After 12 years of the current president campaigning both in and out of office. Particularly after Jan 6th. Even more so after congress was too spineless to do their jobs for the people who elected them. NONE of what's happened since really, really, surprises me. Sadden? Disappoint? Dismay? Oh yes, all of those and more. I've been amazed at how fast all that stuff started to happen in the second term. I do totally believe that waste of carbon never read Project 2025 ; just rubber stamping what the rich supporters have asked for.

Looking back further. I'm seriously saddened the Democrats didn't do the right thing for the American People way back in 2008 / 2009. National Single Payer Healthcare. Make healthcare efficient, have competition among providers, but give every person the right to healthcare as part of the social contract and the taxes they pay.

I'm still hopeful that when the pendulum swings back the other way we can end the nightmare of all the damned paperwork and billing and having to do annoying renewals every bloody year.

dhampi•35m ago
I used to be befuddled by this too. Then I lived in the U.S. for a few years.
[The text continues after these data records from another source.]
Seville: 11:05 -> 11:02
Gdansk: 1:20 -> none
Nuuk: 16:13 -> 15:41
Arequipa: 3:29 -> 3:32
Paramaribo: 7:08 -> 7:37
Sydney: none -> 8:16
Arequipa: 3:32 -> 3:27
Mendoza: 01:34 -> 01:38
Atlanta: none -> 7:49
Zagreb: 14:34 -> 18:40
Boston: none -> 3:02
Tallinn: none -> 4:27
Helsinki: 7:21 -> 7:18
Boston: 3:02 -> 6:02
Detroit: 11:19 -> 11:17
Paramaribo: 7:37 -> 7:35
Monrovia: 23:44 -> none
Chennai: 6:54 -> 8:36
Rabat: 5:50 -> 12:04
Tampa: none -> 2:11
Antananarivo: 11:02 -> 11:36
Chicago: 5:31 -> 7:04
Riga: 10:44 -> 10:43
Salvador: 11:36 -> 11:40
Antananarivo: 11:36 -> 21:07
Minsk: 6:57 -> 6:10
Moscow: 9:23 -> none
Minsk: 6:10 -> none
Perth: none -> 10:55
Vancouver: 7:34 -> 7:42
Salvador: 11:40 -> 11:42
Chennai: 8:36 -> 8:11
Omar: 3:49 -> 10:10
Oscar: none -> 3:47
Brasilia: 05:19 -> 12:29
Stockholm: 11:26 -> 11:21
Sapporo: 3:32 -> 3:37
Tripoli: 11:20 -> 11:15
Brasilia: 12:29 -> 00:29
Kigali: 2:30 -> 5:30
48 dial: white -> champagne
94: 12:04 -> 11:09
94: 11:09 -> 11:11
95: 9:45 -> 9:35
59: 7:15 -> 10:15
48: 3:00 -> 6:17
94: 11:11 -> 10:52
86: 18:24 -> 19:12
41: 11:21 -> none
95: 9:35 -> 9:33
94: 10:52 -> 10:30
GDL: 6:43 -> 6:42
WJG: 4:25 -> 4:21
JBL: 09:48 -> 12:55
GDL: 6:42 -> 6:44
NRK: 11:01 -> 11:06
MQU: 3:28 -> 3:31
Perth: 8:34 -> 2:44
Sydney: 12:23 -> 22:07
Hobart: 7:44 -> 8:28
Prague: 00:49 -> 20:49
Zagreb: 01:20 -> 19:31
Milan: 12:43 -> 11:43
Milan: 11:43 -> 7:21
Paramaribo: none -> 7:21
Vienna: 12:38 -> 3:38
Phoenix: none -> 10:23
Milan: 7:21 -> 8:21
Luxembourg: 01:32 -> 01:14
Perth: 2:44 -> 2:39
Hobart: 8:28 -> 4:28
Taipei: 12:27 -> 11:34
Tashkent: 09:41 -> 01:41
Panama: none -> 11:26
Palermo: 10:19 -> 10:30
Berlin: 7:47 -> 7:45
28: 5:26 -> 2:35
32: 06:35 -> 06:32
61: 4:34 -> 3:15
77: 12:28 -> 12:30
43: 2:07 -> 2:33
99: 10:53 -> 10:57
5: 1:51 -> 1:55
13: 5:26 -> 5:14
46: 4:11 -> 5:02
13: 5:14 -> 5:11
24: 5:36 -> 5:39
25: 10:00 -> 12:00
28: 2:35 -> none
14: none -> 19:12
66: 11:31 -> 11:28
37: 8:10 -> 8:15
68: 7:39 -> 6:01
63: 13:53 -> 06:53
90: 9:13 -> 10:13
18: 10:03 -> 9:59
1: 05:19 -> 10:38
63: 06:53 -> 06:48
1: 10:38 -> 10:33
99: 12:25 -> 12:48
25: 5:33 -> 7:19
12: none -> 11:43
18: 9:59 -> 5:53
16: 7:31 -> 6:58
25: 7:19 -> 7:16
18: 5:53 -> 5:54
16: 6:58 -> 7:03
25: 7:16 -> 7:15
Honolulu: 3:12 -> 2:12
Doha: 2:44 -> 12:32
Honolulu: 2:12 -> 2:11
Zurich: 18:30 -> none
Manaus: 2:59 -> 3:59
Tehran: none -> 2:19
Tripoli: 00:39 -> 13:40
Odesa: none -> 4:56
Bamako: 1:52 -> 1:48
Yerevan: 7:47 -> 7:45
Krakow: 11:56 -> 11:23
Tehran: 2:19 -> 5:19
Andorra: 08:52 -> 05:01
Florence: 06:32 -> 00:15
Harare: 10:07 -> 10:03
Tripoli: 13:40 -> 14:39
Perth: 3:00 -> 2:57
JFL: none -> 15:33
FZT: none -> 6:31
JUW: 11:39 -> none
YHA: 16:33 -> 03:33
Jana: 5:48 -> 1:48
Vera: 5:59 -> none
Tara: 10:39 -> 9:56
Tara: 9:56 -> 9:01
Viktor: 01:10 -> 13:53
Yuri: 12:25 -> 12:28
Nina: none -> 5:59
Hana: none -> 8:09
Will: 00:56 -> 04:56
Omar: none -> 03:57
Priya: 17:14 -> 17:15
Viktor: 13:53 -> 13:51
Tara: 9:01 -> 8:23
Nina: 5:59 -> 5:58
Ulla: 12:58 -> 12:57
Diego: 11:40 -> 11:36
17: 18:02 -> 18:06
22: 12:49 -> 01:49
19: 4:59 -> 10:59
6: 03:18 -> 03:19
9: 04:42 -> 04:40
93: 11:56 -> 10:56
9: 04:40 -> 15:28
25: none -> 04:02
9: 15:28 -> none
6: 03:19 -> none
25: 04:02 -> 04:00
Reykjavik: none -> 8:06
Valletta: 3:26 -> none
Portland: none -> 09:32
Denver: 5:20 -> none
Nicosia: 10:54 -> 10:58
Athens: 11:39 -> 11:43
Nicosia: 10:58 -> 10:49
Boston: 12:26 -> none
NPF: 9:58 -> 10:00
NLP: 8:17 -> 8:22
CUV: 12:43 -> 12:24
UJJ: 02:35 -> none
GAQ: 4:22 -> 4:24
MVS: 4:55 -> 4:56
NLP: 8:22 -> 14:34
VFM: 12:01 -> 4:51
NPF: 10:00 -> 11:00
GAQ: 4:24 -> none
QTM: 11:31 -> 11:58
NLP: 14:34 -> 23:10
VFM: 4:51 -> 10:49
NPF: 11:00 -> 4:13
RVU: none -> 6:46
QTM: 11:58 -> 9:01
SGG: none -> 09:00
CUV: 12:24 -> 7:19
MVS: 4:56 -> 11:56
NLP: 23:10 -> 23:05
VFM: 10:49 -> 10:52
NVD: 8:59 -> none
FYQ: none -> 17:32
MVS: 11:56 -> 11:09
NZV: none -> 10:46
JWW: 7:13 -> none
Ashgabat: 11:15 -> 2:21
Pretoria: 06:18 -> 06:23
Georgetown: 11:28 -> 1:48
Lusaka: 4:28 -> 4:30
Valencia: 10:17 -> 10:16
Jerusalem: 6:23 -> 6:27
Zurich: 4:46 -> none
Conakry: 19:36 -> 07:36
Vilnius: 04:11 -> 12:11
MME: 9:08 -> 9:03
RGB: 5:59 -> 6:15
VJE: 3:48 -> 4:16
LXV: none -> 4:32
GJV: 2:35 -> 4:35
I think the answer is that the democrats are shockingly bad too, in many parts of the US. People expect grift and corruption from both parties.

Perhaps they didn’t expect the scale of this admin’s grift.

o11c•22m ago
The part you're missing is that a very large number of voters (on both political sides) expect nothing but outright grift and corruption from both parties. And they're not wrong to do so.

Remember, Trump won both times against a candidate who was anointed by the powers that be, not chosen by the people. (Hillary Clinton at least went through the motions of holding primaries, but Kamala Harris didn't even have that).

So people say - out of the two corrupt parties, I might as well vote for the one that isn't actively attacking me.

Keep in mind that Democrats will declare you an outcast if you disagree with any single line of the party agenda - and they're currently pushing at least 3 ideas each of which is strongly rejected by some (independent) fraction of the voterbase.

riffraff•10m ago
That is very understandable, and the chant of "they're all the same" is common in other countries too.

But, noone was as bad a president as Trump in recent decades, as shown by his approval during the first term, so the re-election is still baffling.

The information bubble, coupled with terrible democrats' strategy, seems a better explanation of the election results, IMHO.

m-hodges•49m ago
Its wild to me how many people justified his re(!!!)-election on a bunch of hypotheses as if we didn’t have an entire first term of empirical evidence of how he operates.
zoeysmithe•33m ago
These weird trump hagiographies need to go. Its clear he's a failure and a conman and an incredible bigot and awful human being way before 2016, VERY clear in 2016-2020 and inexcusable to vote for him in 2024 or support him in any way, shape, or form in 2025.
kaycebasques•12m ago
> provided confidential mortgage pricing data from Fannie Mae to a principal competitor

It seems like the Fannie Mae data was shared with Freddie Mac. Aren't they both quasi-government organizations? GSEs. So they're both supported by the government but there's a firewall between them to keep some semblance of competition?